Scene from the adaptation Ewa BalawaE.M.D. Upali's adaptation of J.B. Priestley's much acclaimed play An Inspector Calls (Ewa Balawa) will be staged at the Lumbini Theatre on August 14, 15 and 16. Incidentally August 14, 1998 happens to be the 14th death anniversary of Priestley, one of the more versatile of the English creative writers of the 20th century.

Born to parents (his father was English and the mother Irish) who had a working class ancestry, Priestley (1894-1989) was a novelist of note, essayist, dramatist and a shrewd observer of the Western literary scene as demonstrated by his noteworthy Literature and Western Man (1960)

Many, however, believe the best of Priestley is in his plays, which he began writing in 1932. Ivor Brown, a perceptive critic, thought so and so did Frank Swinnerton in The Geordian Literary Scene (1938). His plays are extremely good as "closet drama". Making them come alive as drama in performance is a formidable challenge. Priestley himself has remarked on this aspect of his dramatic writing in the introduction to volume II of The Plays when he observed that with a comedy "inflections and timing are important."

An Inspector Calls (1946) is an example of what is known as a well-made play popularised by Scribe and Sardou in France during the second half of the nineteenth century. The play progresses from ignorance to knowledge not only for the audience but for the characters as well. The playwright has observed the classical unities of time, place and action in his structure with the time span of the play in performance corresponding with the actual time the events presented would take to unfold in real life.

As in Priestley's earliest play Dangerous Corner (written in 1932 and dismissed later by the playwright himself as an ingenious box of tricks), An Inspector Calls resorts to ripping off of masks we human beings not infrequently wear, with the addition of "a maguslike" police inspector relentlessly pursuing the truth. The deft manipulation of the plot also adds to the general excitement. Just when the audience is tiring of discoveries, the whole action is given a violent twist and everyone is caught up in the unfolding events.

The theme of An Inspector Calls is something Priestley has dwelt on in several of his essays. In Thoughts in the Wilderness (1957), Priestley has observed that -

a man is a member of a community and the fact that he is a member of a community immensely enlarges his stature and increases his opportunities.... But as well as being a member of a community a man is also a person, a unique individual, and it is in fact the business of the community not simply to glorify itself but to produce better persons, to enrich its individual sphere.

Priestley's philosophic views are as relevant today as they were more than half a century ago when he expressed them through his novels, essays and plays.
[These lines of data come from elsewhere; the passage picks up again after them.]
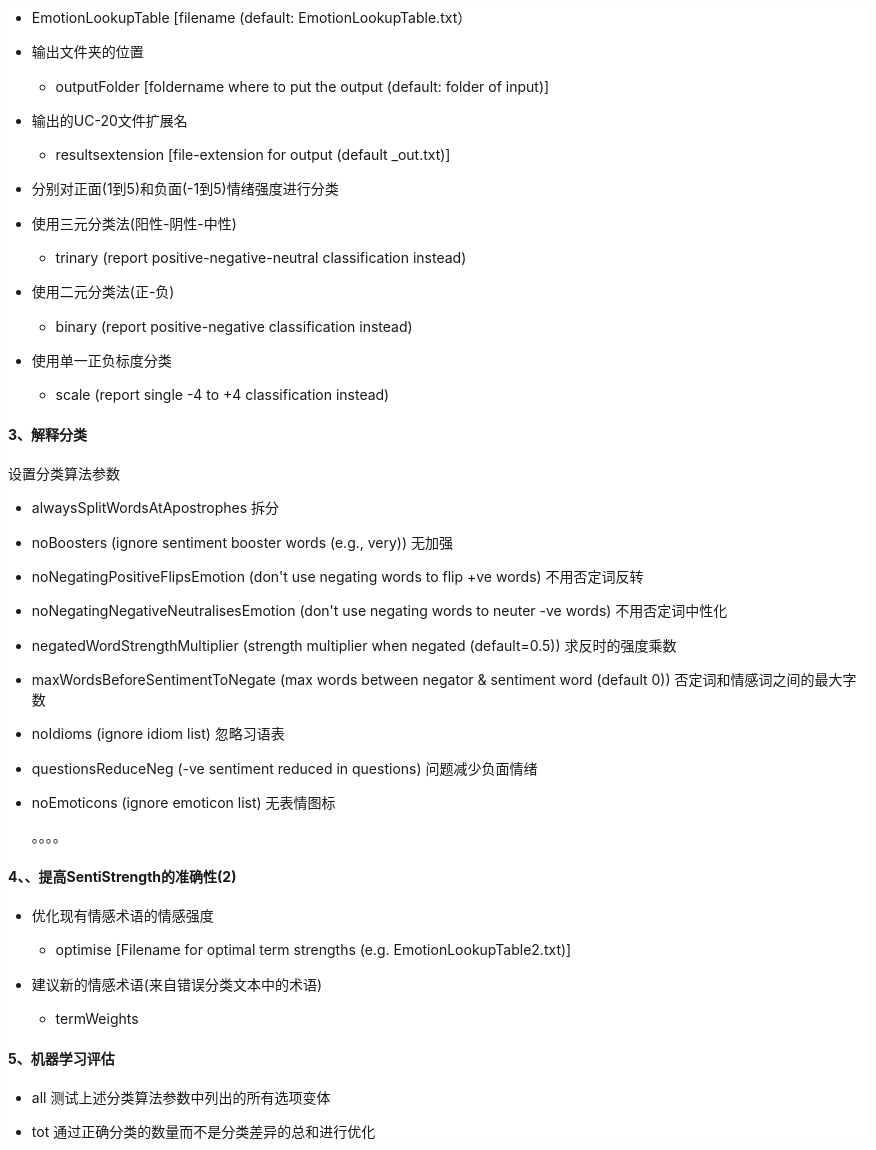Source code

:   * EmotionLookupTable [filename (default: EmotionLookupTable.txt）

* 输出文件夹的位置

  * outputFolder [foldername where to put the output (default: folder of input)]

* 输出的UC-20文件扩展名

  * resultsextension [file-extension for output (default _out.txt)]

* 分别对正面(1到5)和负面(-1到5)情绪强度进行分类

* 使用三元分类法(阳性-阴性-中性)

  * trinary (report positive-negative-neutral classification instead)

* 使用二元分类法(正-负)

  * binary (report positive-negative classification instead)

* 使用单一正负标度分类

  * scale (report single -4 to +4 classification instead)

#### 3、解释分类

设置分类算法参数

* alwaysSplitWordsAtApostrophes 拆分

* noBoosters (ignore sentiment booster words (e.g., very)) 无加强

* noNegatingPositiveFlipsEmotion (don't use negating words to flip +ve words) 不用否定词反转

* noNegatingNegativeNeutralisesEmotion (don't use negating words to neuter -ve words) 不用否定词中性化

* negatedWordStrengthMultiplier (strength multiplier when negated (default=0.5)) 求反时的强度乘数

* maxWordsBeforeSentimentToNegate (max words between negator & sentiment word (default 0)) 否定词和情感词之间的最大字数

* noIdioms (ignore idiom list) 忽略习语表

* questionsReduceNeg (-ve sentiment reduced in questions) 问题减少负面情绪

* noEmoticons (ignore emoticon list) 无表情图标

  。。。。

#### 4、、提高SentiStrength的准确性(2)

* 优化现有情感术语的情感强度

  * optimise [Filename for optimal term strengths (e.g. EmotionLookupTable2.txt)]

* 建议新的情感术语(来自错误分类文本中的术语)

  * termWeights

#### 5、机器学习评估

* all  测试上述分类算法参数中列出的所有选项变体

* tot 通过正确分类的数量而不是分类差异的总和进行优化
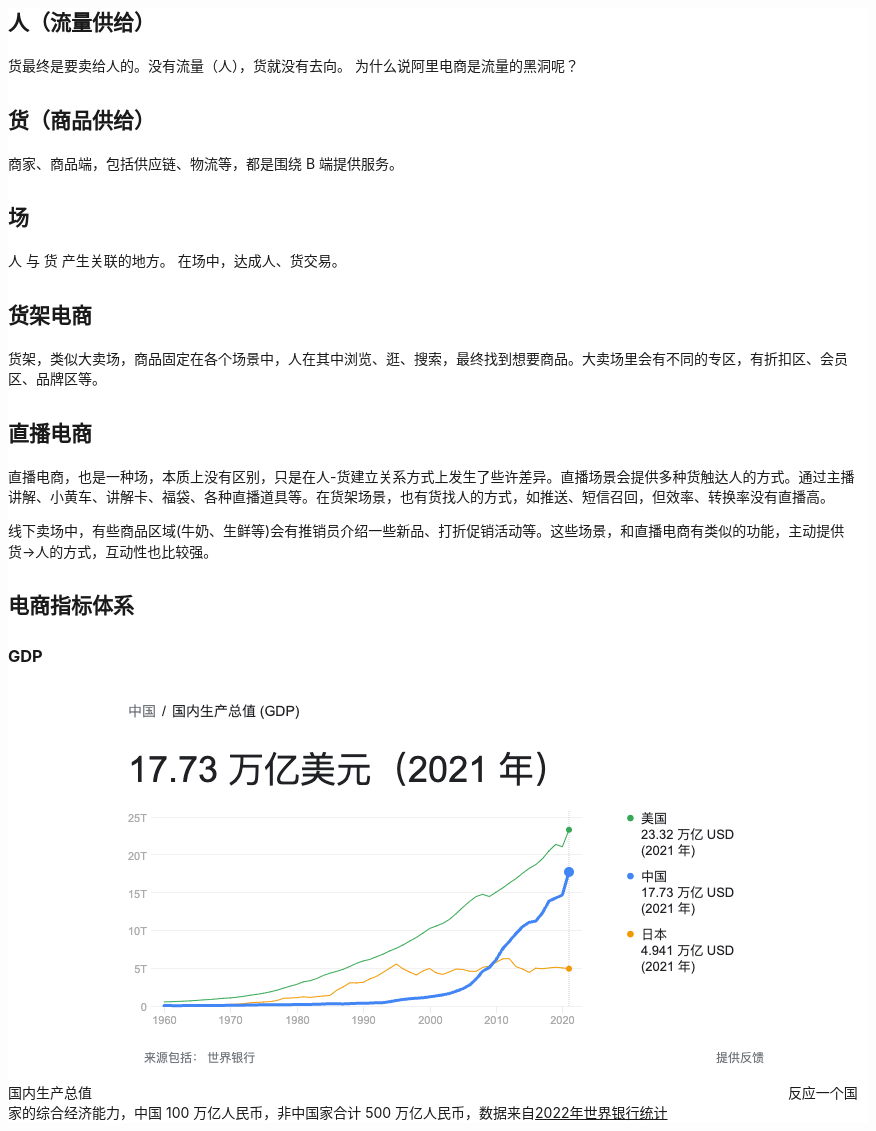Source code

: 

## 人（流量供给）

货最终是要卖给人的。没有流量（人），货就没有去向。
为什么说阿里电商是流量的黑洞呢？

## 货（商品供给）

商家、商品端，包括供应链、物流等，都是围绕 B 端提供服务。

## 场

人 与 货 产生关联的地方。
在场中，达成人、货交易。

## 货架电商

货架，类似大卖场，商品固定在各个场景中，人在其中浏览、逛、搜索，最终找到想要商品。大卖场里会有不同的专区，有折扣区、会员区、品牌区等。

## 直播电商

直播电商，也是一种场，本质上没有区别，只是在人-货建立关系方式上发生了些许差异。直播场景会提供多种货触达人的方式。通过主播讲解、小黄车、讲解卡、福袋、各种直播道具等。在货架场景，也有货找人的方式，如推送、短信召回，但效率、转换率没有直播高。

线下卖场中，有些商品区域(牛奶、生鲜等)会有推销员介绍一些新品、打折促销活动等。这些场景，和直播电商有类似的功能，主动提供 货->人的方式，互动性也比较强。

## 电商指标体系

### GDP

国内生产总值
![image.png](./20230326181525.png)
反应一个国家的综合经济能力，中国 100 万亿人民币，非中国家合计 500 万亿人民币，数据来自[2022年世界银行统计](https://data.worldbank.org.cn/country/china?view=chart)
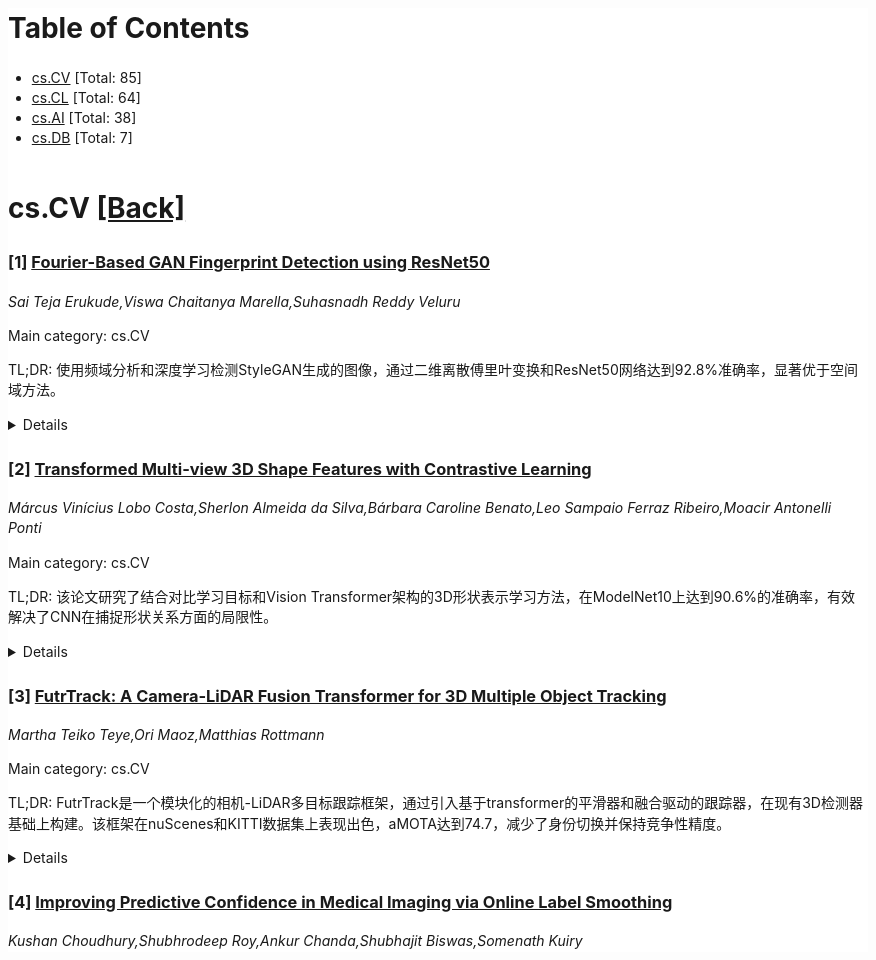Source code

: <div id=toc></div>

# Table of Contents

- [cs.CV](#cs.CV) [Total: 85]
- [cs.CL](#cs.CL) [Total: 64]
- [cs.AI](#cs.AI) [Total: 38]
- [cs.DB](#cs.DB) [Total: 7]


<div id='cs.CV'></div>

# cs.CV [[Back]](#toc)

### [1] [Fourier-Based GAN Fingerprint Detection using ResNet50](https://arxiv.org/abs/2510.19840)
*Sai Teja Erukude,Viswa Chaitanya Marella,Suhasnadh Reddy Veluru*

Main category: cs.CV

TL;DR: 使用频域分析和深度学习检测StyleGAN生成的图像，通过二维离散傅里叶变换和ResNet50网络达到92.8%准确率，显著优于空间域方法。


<details><summary>Details</summary></details>


### [2] [Transformed Multi-view 3D Shape Features with Contrastive Learning](https://arxiv.org/abs/2510.19955)
*Márcus Vinícius Lobo Costa,Sherlon Almeida da Silva,Bárbara Caroline Benato,Leo Sampaio Ferraz Ribeiro,Moacir Antonelli Ponti*

Main category: cs.CV

TL;DR: 该论文研究了结合对比学习目标和Vision Transformer架构的3D形状表示学习方法，在ModelNet10上达到90.6%的准确率，有效解决了CNN在捕捉形状关系方面的局限性。


<details><summary>Details</summary></details>


### [3] [FutrTrack: A Camera-LiDAR Fusion Transformer for 3D Multiple Object Tracking](https://arxiv.org/abs/2510.19981)
*Martha Teiko Teye,Ori Maoz,Matthias Rottmann*

Main category: cs.CV

TL;DR: FutrTrack是一个模块化的相机-LiDAR多目标跟踪框架，通过引入基于transformer的平滑器和融合驱动的跟踪器，在现有3D检测器基础上构建。该框架在nuScenes和KITTI数据集上表现出色，aMOTA达到74.7，减少了身份切换并保持竞争性精度。


<details><summary>Details</summary></details>


### [4] [Improving Predictive Confidence in Medical Imaging via Online Label Smoothing](https://arxiv.org/abs/2510.20011)
*Kushan Choudhury,Shubhrodeep Roy,Ankur Chanda,Shubhajit Biswas,Somenath Kuiry*
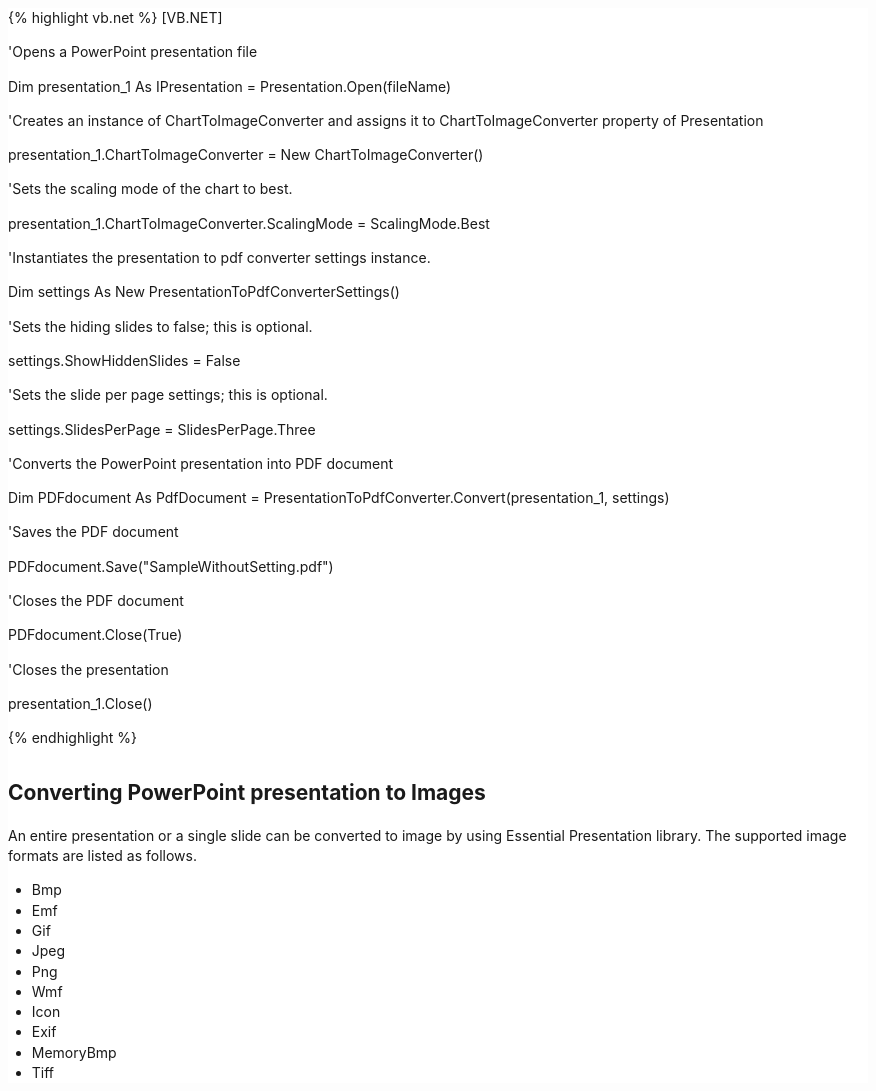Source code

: {% highlight vb.net %}
[VB.NET]

'Opens a PowerPoint presentation file

Dim presentation_1 As IPresentation = Presentation.Open(fileName)

'Creates an instance of ChartToImageConverter and assigns it to ChartToImageConverter property of Presentation

presentation_1.ChartToImageConverter = New ChartToImageConverter()

'Sets the scaling mode of the chart to best.

presentation_1.ChartToImageConverter.ScalingMode = ScalingMode.Best

'Instantiates the presentation to pdf converter settings instance.

Dim settings As New PresentationToPdfConverterSettings()

'Sets the hiding slides to false; this is optional.

settings.ShowHiddenSlides = False

'Sets the slide per page settings; this is optional.

settings.SlidesPerPage = SlidesPerPage.Three

'Converts the PowerPoint presentation into PDF document

Dim PDFdocument As PdfDocument = PresentationToPdfConverter.Convert(presentation_1, settings)

'Saves the PDF document

PDFdocument.Save("SampleWithoutSetting.pdf")

'Closes the PDF document

PDFdocument.Close(True)

'Closes the presentation

presentation_1.Close()



{% endhighlight %}

## Converting PowerPoint presentation to Images

An entire presentation or a single slide can be converted to image by using Essential Presentation library. The supported image formats are listed as follows.

* Bmp
* Emf
* Gif
* Jpeg
* Png
* Wmf
* Icon
* Exif
* MemoryBmp
* Tiff
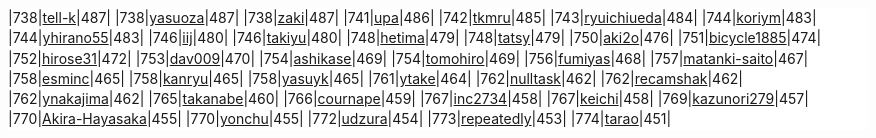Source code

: |738|[tell-k](https://github.com/tell-k)|487|
|738|[yasuoza](https://github.com/yasuoza)|487|
|738|[zaki](https://github.com/zaki)|487|
|741|[upa](https://github.com/upa)|486|
|742|[tkmru](https://github.com/tkmru)|485|
|743|[ryuichiueda](https://github.com/ryuichiueda)|484|
|744|[koriym](https://github.com/koriym)|483|
|744|[yhirano55](https://github.com/yhirano55)|483|
|746|[iij](https://github.com/iij)|480|
|746|[takiyu](https://github.com/takiyu)|480|
|748|[hetima](https://github.com/hetima)|479|
|748|[tatsy](https://github.com/tatsy)|479|
|750|[aki2o](https://github.com/aki2o)|476|
|751|[bicycle1885](https://github.com/bicycle1885)|474|
|752|[hirose31](https://github.com/hirose31)|472|
|753|[dav009](https://github.com/dav009)|470|
|754|[ashikase](https://github.com/ashikase)|469|
|754|[tomohiro](https://github.com/tomohiro)|469|
|756|[fumiyas](https://github.com/fumiyas)|468|
|757|[matanki-saito](https://github.com/matanki-saito)|467|
|758|[esminc](https://github.com/esminc)|465|
|758|[kanryu](https://github.com/kanryu)|465|
|758|[yasuyk](https://github.com/yasuyk)|465|
|761|[ytake](https://github.com/ytake)|464|
|762|[nulltask](https://github.com/nulltask)|462|
|762|[recamshak](https://github.com/recamshak)|462|
|762|[ynakajima](https://github.com/ynakajima)|462|
|765|[takanabe](https://github.com/takanabe)|460|
|766|[cournape](https://github.com/cournape)|459|
|767|[inc2734](https://github.com/inc2734)|458|
|767|[keichi](https://github.com/keichi)|458|
|769|[kazunori279](https://github.com/kazunori279)|457|
|770|[Akira-Hayasaka](https://github.com/Akira-Hayasaka)|455|
|770|[yonchu](https://github.com/yonchu)|455|
|772|[udzura](https://github.com/udzura)|454|
|773|[repeatedly](https://github.com/repeatedly)|453|
|774|[tarao](https://github.com/tarao)|451|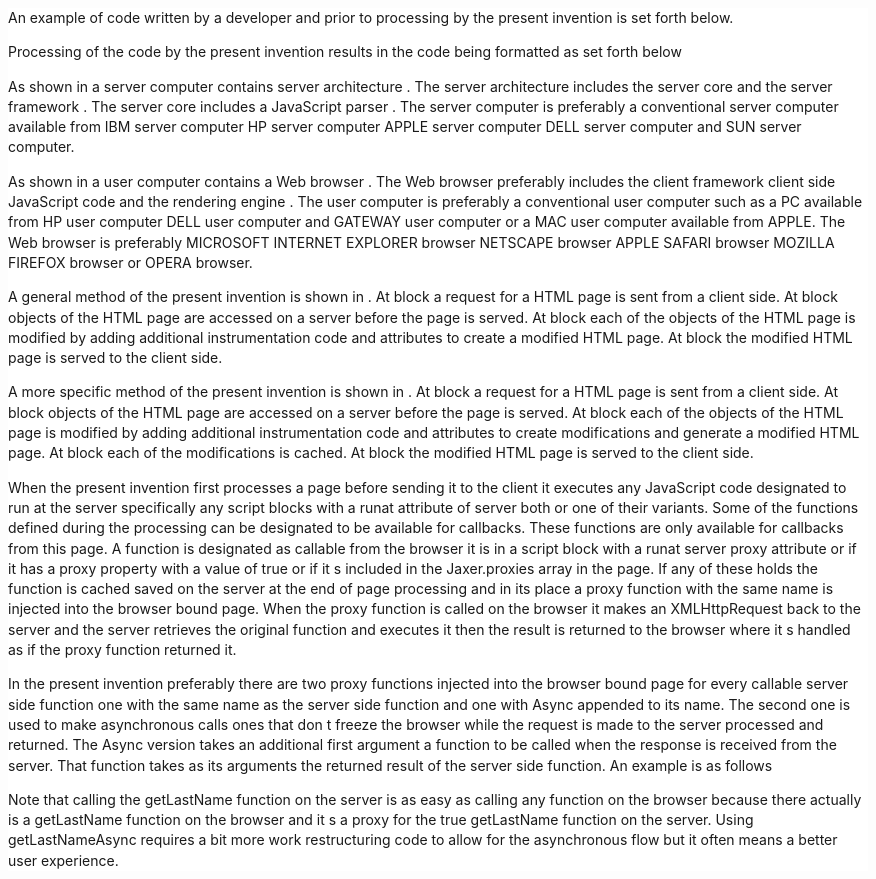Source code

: An example of code written by a developer and prior to processing by the present invention is set forth below.

Processing of the code by the present invention results in the code being formatted as set forth below 

As shown in a server computer contains server architecture . The server architecture includes the server core and the server framework . The server core includes a JavaScript parser . The server computer is preferably a conventional server computer available from IBM server computer HP server computer APPLE server computer DELL server computer and SUN server computer.

As shown in a user computer contains a Web browser . The Web browser preferably includes the client framework client side JavaScript code and the rendering engine . The user computer is preferably a conventional user computer such as a PC available from HP user computer DELL user computer and GATEWAY user computer or a MAC user computer available from APPLE. The Web browser is preferably MICROSOFT INTERNET EXPLORER browser NETSCAPE browser APPLE SAFARI browser MOZILLA FIREFOX browser or OPERA browser.

A general method of the present invention is shown in . At block a request for a HTML page is sent from a client side. At block objects of the HTML page are accessed on a server before the page is served. At block each of the objects of the HTML page is modified by adding additional instrumentation code and attributes to create a modified HTML page. At block the modified HTML page is served to the client side.

A more specific method of the present invention is shown in . At block a request for a HTML page is sent from a client side. At block objects of the HTML page are accessed on a server before the page is served. At block each of the objects of the HTML page is modified by adding additional instrumentation code and attributes to create modifications and generate a modified HTML page. At block each of the modifications is cached. At block the modified HTML page is served to the client side.

When the present invention first processes a page before sending it to the client it executes any JavaScript code designated to run at the server specifically any script blocks with a runat attribute of server both or one of their variants. Some of the functions defined during the processing can be designated to be available for callbacks. These functions are only available for callbacks from this page. A function is designated as callable from the browser it is in a script block with a runat server proxy attribute or if it has a proxy property with a value of true or if it s included in the Jaxer.proxies array in the page. If any of these holds the function is cached saved on the server at the end of page processing and in its place a proxy function with the same name is injected into the browser bound page. When the proxy function is called on the browser it makes an XMLHttpRequest back to the server and the server retrieves the original function and executes it then the result is returned to the browser where it s handled as if the proxy function returned it.

In the present invention preferably there are two proxy functions injected into the browser bound page for every callable server side function one with the same name as the server side function and one with Async appended to its name. The second one is used to make asynchronous calls ones that don t freeze the browser while the request is made to the server processed and returned. The Async version takes an additional first argument a function to be called when the response is received from the server. That function takes as its arguments the returned result of the server side function. An example is as follows 

Note that calling the getLastName function on the server is as easy as calling any function on the browser because there actually is a getLastName function on the browser and it s a proxy for the true getLastName function on the server. Using getLastNameAsync requires a bit more work restructuring code to allow for the asynchronous flow but it often means a better user experience.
Man's craving for fleeting material pleasures has, as it were, come full circle in today's new scheme of things where economic competitiveness seems to have become the touchstone of existence. We are faced with the possible new danger of corporate hegemony replacing the politico-military hegemony of the past. The sooner we realise, as Priestley unfailingly reminds us in his writings, the greater importance of interdependence as opposed to independence, and of community as opposed to unbridled individuality, the closer we shall be to a less meaningless existence.